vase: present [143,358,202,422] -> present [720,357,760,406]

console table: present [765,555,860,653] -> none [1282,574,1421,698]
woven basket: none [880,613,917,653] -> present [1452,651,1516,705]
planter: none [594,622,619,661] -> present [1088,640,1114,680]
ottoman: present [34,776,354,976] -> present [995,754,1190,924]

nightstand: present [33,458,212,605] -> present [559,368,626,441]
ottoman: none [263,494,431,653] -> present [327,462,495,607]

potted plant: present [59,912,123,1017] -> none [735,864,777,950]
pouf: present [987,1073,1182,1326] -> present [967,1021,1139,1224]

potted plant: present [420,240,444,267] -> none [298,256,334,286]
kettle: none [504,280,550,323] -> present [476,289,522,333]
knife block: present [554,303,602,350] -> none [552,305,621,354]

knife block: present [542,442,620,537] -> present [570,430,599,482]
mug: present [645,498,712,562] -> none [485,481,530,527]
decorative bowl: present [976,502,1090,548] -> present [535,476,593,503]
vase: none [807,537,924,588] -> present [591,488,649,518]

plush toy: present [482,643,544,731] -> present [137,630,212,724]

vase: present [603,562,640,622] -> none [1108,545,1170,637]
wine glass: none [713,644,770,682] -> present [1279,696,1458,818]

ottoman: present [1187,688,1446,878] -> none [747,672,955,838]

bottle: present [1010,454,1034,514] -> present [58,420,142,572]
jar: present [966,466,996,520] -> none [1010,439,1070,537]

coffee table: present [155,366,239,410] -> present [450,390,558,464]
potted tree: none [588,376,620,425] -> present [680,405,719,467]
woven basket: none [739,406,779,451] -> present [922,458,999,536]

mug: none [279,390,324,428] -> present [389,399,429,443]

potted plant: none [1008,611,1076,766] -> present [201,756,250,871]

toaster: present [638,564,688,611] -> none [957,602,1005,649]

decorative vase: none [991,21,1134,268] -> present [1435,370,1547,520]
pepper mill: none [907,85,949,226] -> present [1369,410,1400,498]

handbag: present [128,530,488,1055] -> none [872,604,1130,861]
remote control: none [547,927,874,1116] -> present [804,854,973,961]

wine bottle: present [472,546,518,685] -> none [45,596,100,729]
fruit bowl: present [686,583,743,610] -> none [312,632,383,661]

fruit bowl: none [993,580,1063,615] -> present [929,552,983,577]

^^^^^^^^

■ **Required work**
From the data above, return every line from the line that has "pouf: present [987,1073,1182,1326]" up to and including the line that has "mug: present [645,498,712,562]", exactly.

■ **Task output**
pouf: present [987,1073,1182,1326] -> present [967,1021,1139,1224]

potted plant: present [420,240,444,267] -> none [298,256,334,286]
kettle: none [504,280,550,323] -> present [476,289,522,333]
knife block: present [554,303,602,350] -> none [552,305,621,354]

knife block: present [542,442,620,537] -> present [570,430,599,482]
mug: present [645,498,712,562] -> none [485,481,530,527]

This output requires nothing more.